6. Otonomi Politik Internasional:
Realisme Politik Morgenthau menerima otonomi Politik Internasional
sebagai suatu disiplin ilmu. Realisme politik memiliki sikap intelektual dan
moral yang khas terhadap masalah politik. Ia mempertahankan otonomi bidang
politik.
“Seorang realis politik selalu berpikir dalam istilah kepentingan yang
didefinisikan sebagai kekuasaan, sebagaimana seorang ekonom berpikir tentang
kepentingan yang didefinisikan sebagai kekayaan; pengacara, tentang
kesesuaian tindakan dengan aturan hukum dan moralis, tentang kesesuaian
tindakan dengan prinsip-prinsip moral.” (Hans J. Morgenthau, 1973: 12).
Realisme politik tidak idealis atau legalistik dan bahkan tidak moralistik
dalam pendekatannya terhadap Politik Internasional. Hal ini berkaitan dengan
kepentingan nasional yang didefinisikan dalam hal kekuasaan sebagai satu-
satunya perhatian. Misalnya, realisme politik tidak peduli dengan sudut
legalistik dan moralistik keputusan Amerika untuk berperang melawan Irak. Ini
berkaitan dengan faktor-faktor yang mengakibatkan kebijakan AS semacam itu
dan konsekuensi aktual dari kebijakan ini. Ini menafsirkan keputusan kebijakan
AS ini berdasarkan kepentingan nasional AS.
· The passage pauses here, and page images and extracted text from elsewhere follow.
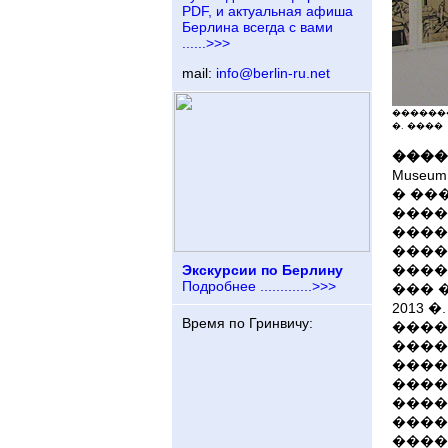
PDF, и актуальная афиша
Берлина всегда с вами
......>>>
mail:
info@berlin-ru.net
������� 
�. ����
����
Muse
� ��
����
����
����
Экскурсии по Берлину
����
Подробнее .............>>>
��� 
2013
Время по Гринвичу:
����
����
����
����
����
����
����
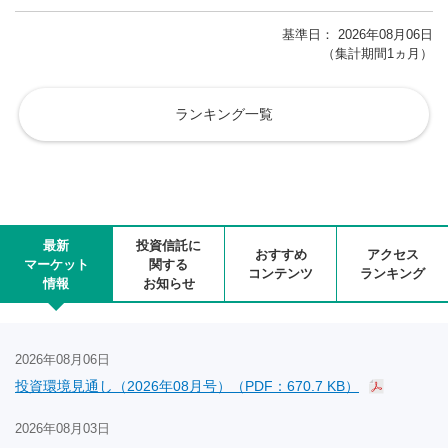
基準日： 2026年08月06日
（集計期間1ヵ月）
ランキング一覧
最新
投資信託に
おすすめ
アクセス
マーケット
関する
コンテンツ
ランキング
情報
お知らせ
2026年08月06日
投資環境見通し（2026年08月号）（PDF：670.7 KB）
2026年08月03日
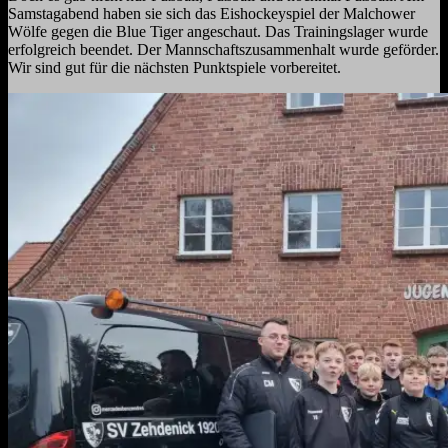
Samstagabend haben sie sich das Eishockeyspiel der Malchower
Wölfe gegen die Blue Tiger angeschaut. Das Trainingslager wurde
erfolgreich beendet. Der Mannschaftszusammenhalt wurde geförder.
Wir sind gut für die nächsten Punktspiele vorbereitet.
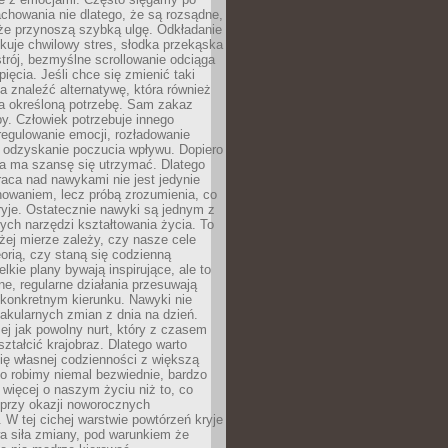
chowania nie dlatego, że są rozsądne,
 że przynoszą szybką ulgę. Odkładanie
kuje chwilowy stres, słodka przekąska
trój, bezmyślne scrollowanie odciąga
ięcia. Jeśli chce się zmienić taki
a znaleźć alternatywę, która również
a określoną potrzebę. Sam zakaz
y. Człowiek potrzebuje innego
egulowanie emocji, rozładowanie
y odzyskanie poczucia wpływu. Dopiero
a ma szansę się utrzymać. Dlatego
aca nad nawykami nie jest jedynie
howaniem, lecz próbą zrozumienia, co
ryje. Ostatecznie nawyki są jednym z
ych narzędzi kształtowania życia. To
żej mierze zależy, czy nasze cele
orią, czy staną się codzienną
elkie plany bywają inspirujące, ale to
ne, regularne działania przesuwają
 konkretnym kierunku. Nawyki nie
akularnych zmian z dnia na dzień.
zej jak powolny nurt, który z czasem
ształcić krajobraz. Dlatego warto
ię własnej codzienności z większą
o robimy niemal bezwiednie, bardzo
więcej o naszym życiu niż to, co
 przy okazji noworocznych
 W tej cichej warstwie powtórzeń kryje
a siła zmiany, pod warunkiem że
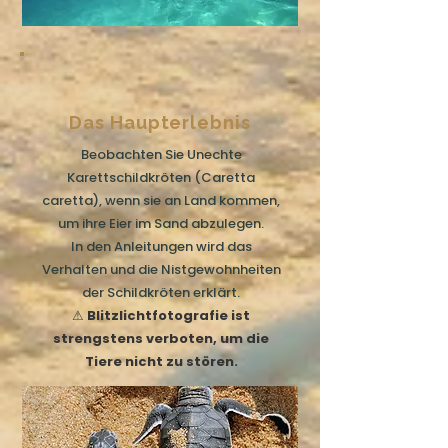
Das Haupterlebnis
Beobachten Sie Unechte
Karettschildkröten (Caretta
caretta), wenn sie an Land kommen,
um ihre Eier im Sand abzulegen.
In den Anleitungen wird das
Verhalten und die Nistgewohnheiten
der Schildkröten erklärt.
⚠
Blitzlichtfotografie ist
strengstens verboten, um die
Tiere nicht zu stören.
Realisme berusaha mempelajari perebutan kekuasaan antar bangsa di
mana setiap bangsa berusaha mempertahankan atau meningkatkan
kekuasaannya. Dengan demikian, Realisme Politik memiliki pendekatan dan
materi pelajaran yang khas. Itu singkatan dari standar politik untuk tindakan
politik dan mensubordinasikan semua standar lain ke standar politik. Realisme
Politik percaya pada otonomi Politik Internasional.